Roughly 385 cities and other local water districts have to submit drought response plans to the state detailing six levels of conservation actions based on water scarcity. As less water becomes available, the local water districts adopt more aggressive controls that establish how and when people can use water. Those suppliers serve more than 36 million people, or more than 90% of the state's residents.
Newsom's executive order directs the State Water Resources Control Board to consider requiring those local suppliers to move to the second step of their conservation plans, which assumes water scarcity of 20%. About 140 cities and retailers are already operating at that level.
Level two restrictions vary based on the local district's needs, but typically restrict when people can use water for outdoor purposes or include incentives for people to install more efficient appliances or landscapes. In Sacramento, for example, level two limits watering of public spaces like parks and cemeteries, orders people to turn off decorative water features like fountains and increases patrols for water waters. The Los Angeles Department of Water and Power would restrict outdoor watering, increase outreach to heavy water users and provide more rebates and incentives for water conservation.
“As important as conservation is to preserving our precious water supplies, we must emphasize that conservation cannot be our only response to the ‘boom and bust’ water cycles that are intensifying with climate change," said Jim Peifer of the Regional Water Authority, an organization representing 20 water suppliers in the Sacramento area, in a statement.
He said the state needs to modernize it's water system, including by storing more supply in underground water banks.
Newsom's executive order also asks the state water board to consider a ban on watering of grass that is used purely for ornamental purposes, such as grass on highway medians or in office parking lots. Green spaces such as baseball fields or parks likely wouldn't be affected.
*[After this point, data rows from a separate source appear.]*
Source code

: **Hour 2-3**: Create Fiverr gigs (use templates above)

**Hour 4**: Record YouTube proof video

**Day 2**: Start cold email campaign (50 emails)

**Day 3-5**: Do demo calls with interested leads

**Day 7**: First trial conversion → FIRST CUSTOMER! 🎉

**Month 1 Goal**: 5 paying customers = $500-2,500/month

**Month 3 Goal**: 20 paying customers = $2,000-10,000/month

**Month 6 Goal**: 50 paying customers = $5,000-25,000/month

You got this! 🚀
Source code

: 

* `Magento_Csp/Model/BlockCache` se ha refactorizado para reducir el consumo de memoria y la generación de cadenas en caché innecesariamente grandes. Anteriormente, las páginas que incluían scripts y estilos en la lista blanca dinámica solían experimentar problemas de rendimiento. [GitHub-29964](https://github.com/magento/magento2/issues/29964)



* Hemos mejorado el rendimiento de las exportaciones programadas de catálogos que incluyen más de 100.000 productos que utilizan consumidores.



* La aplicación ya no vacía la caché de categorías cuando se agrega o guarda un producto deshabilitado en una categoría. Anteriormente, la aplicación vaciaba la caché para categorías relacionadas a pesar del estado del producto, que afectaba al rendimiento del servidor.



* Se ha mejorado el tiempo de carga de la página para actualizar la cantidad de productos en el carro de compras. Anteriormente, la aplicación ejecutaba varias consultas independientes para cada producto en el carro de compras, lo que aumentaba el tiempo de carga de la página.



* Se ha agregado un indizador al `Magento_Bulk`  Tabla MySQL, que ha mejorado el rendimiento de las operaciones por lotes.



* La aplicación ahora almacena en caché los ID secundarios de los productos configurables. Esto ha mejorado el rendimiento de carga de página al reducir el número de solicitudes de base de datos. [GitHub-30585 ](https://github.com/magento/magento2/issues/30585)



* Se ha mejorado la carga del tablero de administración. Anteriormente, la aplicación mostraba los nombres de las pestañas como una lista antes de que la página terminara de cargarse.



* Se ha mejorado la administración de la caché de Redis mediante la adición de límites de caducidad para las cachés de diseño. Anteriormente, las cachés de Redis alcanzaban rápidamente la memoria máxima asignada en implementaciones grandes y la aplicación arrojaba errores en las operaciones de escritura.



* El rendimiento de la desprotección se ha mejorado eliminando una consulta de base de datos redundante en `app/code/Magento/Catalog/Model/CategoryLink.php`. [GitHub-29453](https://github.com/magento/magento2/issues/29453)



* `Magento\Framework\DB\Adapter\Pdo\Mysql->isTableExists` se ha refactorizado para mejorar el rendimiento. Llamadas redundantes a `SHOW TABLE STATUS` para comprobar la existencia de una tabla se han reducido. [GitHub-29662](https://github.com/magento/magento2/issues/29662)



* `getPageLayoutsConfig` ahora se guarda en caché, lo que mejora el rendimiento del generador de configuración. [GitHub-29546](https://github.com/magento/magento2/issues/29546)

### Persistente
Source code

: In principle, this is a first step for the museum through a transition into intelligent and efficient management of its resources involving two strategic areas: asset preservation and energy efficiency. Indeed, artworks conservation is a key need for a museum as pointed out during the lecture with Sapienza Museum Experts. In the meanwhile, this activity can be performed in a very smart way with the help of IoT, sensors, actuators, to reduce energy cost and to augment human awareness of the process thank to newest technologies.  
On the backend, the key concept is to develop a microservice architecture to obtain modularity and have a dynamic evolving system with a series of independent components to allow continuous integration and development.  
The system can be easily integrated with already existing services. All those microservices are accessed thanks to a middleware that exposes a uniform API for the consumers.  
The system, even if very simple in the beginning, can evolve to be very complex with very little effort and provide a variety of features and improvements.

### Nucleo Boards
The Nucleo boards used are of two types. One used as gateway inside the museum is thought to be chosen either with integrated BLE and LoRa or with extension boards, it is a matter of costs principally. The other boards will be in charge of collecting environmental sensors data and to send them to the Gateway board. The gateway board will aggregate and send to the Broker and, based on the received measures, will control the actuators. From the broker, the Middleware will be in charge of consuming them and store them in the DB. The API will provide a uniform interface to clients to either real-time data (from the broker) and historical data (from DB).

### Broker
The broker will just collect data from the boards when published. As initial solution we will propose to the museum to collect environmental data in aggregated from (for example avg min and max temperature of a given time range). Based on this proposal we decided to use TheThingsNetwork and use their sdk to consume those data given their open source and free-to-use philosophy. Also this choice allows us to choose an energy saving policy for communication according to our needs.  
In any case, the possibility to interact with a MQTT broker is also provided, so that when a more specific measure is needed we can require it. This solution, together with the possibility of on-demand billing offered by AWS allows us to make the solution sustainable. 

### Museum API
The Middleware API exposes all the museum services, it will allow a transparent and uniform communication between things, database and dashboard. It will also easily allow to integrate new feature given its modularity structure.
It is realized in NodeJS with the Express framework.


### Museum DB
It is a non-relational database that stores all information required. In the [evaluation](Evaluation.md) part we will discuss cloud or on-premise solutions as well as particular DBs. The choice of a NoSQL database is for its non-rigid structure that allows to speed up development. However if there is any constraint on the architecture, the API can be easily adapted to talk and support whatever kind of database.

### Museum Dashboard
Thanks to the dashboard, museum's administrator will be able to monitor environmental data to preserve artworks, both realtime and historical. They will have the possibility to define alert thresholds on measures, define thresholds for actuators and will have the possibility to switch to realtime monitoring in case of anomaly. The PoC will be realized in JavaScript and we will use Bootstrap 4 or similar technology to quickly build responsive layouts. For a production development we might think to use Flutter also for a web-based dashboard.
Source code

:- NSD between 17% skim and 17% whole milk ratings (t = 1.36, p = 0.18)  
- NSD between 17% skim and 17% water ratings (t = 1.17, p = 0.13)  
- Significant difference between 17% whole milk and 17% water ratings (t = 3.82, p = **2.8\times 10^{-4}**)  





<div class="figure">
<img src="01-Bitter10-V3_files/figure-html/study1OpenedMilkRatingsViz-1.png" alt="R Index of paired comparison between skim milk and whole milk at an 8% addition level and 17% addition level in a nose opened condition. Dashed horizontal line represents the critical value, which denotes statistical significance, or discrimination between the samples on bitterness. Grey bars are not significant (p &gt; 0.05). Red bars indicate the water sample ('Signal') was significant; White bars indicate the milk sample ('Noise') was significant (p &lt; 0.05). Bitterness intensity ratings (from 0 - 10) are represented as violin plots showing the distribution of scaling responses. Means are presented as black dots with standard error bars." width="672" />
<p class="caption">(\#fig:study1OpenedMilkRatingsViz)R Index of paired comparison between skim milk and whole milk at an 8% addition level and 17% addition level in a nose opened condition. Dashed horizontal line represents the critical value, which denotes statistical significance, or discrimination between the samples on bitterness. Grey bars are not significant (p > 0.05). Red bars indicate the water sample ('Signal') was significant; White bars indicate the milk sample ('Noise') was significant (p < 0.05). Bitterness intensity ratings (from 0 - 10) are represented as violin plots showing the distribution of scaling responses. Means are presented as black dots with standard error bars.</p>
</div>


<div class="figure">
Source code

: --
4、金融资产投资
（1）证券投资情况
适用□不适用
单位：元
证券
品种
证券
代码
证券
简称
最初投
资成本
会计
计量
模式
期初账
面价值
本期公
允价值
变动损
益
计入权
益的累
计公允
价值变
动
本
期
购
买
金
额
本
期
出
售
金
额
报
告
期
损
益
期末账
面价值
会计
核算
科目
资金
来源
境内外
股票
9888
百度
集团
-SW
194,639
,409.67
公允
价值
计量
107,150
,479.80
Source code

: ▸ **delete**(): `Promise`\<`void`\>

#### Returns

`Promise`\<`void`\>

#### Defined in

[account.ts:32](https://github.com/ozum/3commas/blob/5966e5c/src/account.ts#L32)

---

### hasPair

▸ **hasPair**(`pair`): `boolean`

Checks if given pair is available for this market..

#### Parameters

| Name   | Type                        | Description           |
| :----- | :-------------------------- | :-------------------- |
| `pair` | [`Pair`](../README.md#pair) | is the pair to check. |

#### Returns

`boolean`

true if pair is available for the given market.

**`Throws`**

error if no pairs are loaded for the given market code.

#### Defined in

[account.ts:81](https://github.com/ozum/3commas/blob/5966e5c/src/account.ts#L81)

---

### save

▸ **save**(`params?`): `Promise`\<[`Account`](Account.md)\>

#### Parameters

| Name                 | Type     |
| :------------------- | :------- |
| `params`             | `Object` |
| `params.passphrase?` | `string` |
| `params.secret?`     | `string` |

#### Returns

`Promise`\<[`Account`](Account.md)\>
Banning watering of such grass could save an amount of water annually equivalent to what's used by more than half a million homes, Newsom's office said in a press release.
The state water board has until May 25 to consider the actions Newsom outlined.
Beyond limiting outdoor watering and urging more conservation, the order puts in place permitting rules for new wells to ensure they don't overdraft groundwater that people rely on for drinking. It also eases the processes for permitting groundwater recharge projects and protecting fish and wildlife that suffer from drought including salmon. And he's directed the state water board to boost inspections aimed at catching illegal water diversions.
In non-drought years, groundwater makes up about a third of the state's water supply. But during droughts, when less water is available from mountain snowpack and state reservoirs, the state turns to groundwater for about two-thirds of its supply, said Wade Crowfoot, secretary of the California Natural Resources Agency.